• Robust Matrix Completion
    In this project, we worked on the problem of performing matrix completion given samples from a sparsely corrupted matrix. As opposed to existing convex optimization based techniques, we proposed an efficient algorithm based on hard thresholding and singular value projection to solve the problem. Under some identifiability constraints which relate to the unique identification of the sparse and low rank components of the matrix, we showed that our algorithm perfectly recovers the low rank part of the matrix (Note that the sparse component cannot be recovered as we may not sample some entries from the matrix). The bounds on the amount of corruption that we can tolerate are known to be optimal upto a constant factor and our running time and sample complexities nearly match the best known bounds for matrix completion, a strictly easier problem. As an additional consequence of our analysis, we also substantially improved the previous running time and sample complexity bounds for non-convex methods for matrix completion. We validated our algorithm on both synthetic and real-world datasets. [ArXiv]

  • Non-Convex Outlier-Robust PCA
    Here, we worked on the problem of performing PCA when a subset of columns of the matrix have been adversarially corrupted. As opposed to the standard robust PCA setups, which generally assure the exact recovery of the whole matrix, we cannot guarantee that we will be able to accurately recover the whole matrix. We instead prove that we will recover the principal subspace of the matrix. For this problem as well, we proposed an efficient algorithm based on hard thresholding and singular value decomposition. Under suitable identifiability conditions, we showed that our algorithm recovers the true subspace in time that is nearly linear in the number of non-zero entries of the matrix. Similar to the previous project, the fraction of columns that can be corrupted is optimal up to a constant factor. We empirically validated our algorithm on both synthetic and real-world anomaly detection datasets.

  • Entity Linking and Disambiguation
    Entity linking which is the task of annotating mentions of entities on web pages to their entries in a Knowledge Base. Entity linking is an important problem in semantic web search and knowledge base population. However, several entities are not included in our Knowledge Base. Because of this problem, a large fraction of entity mentions in web text do not have any referents in the Knowledge Base. To address this issue, we developed a model based on hierarchical non-parametric topic models which attempts to automatically discover new entities in web text and add them to the Knowledge Base. We made several optimizations to the basic Gibbs sampling algorithm which leveraged the hierarchy as well as several blocking-based heuristics. We evaluated the model both on Wikipedia as well as a smaller dataset constructed from Yago and Wikipedia. [Slides] [Report]

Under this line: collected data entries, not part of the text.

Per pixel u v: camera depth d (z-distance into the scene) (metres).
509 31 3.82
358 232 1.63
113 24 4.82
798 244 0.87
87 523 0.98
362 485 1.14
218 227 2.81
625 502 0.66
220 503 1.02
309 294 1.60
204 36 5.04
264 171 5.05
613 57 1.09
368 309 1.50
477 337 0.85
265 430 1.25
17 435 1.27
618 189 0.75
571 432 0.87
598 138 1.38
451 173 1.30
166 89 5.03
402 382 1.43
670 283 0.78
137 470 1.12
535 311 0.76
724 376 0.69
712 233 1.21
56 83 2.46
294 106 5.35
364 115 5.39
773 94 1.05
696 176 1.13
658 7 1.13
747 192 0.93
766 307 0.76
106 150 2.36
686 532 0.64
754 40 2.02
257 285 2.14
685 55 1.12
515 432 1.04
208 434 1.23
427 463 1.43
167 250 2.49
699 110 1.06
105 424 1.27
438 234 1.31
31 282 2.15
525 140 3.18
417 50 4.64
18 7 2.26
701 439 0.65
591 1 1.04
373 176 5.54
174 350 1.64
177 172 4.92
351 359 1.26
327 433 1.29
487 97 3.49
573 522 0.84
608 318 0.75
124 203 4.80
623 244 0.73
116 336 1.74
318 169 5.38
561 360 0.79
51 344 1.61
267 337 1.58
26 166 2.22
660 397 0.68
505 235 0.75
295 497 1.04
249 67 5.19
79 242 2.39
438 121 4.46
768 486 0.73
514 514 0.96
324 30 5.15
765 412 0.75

  • Contour and Junction Detection in Architectural Images
    In this project, I worked on the problem of detecting contours and junctions in architectural images. The goal was to build a system which when provided with images of buildings would be able to automatically construct a 3D model of the building meant to aid architects in renovating a building. We implemented the gPB algorithm, a state of the art algorithm for detecting contours on natural images. We made further improvements to the algorithm which exploited the regularity in our input images. We also evaluated our algorithm on a dataset of architectural images.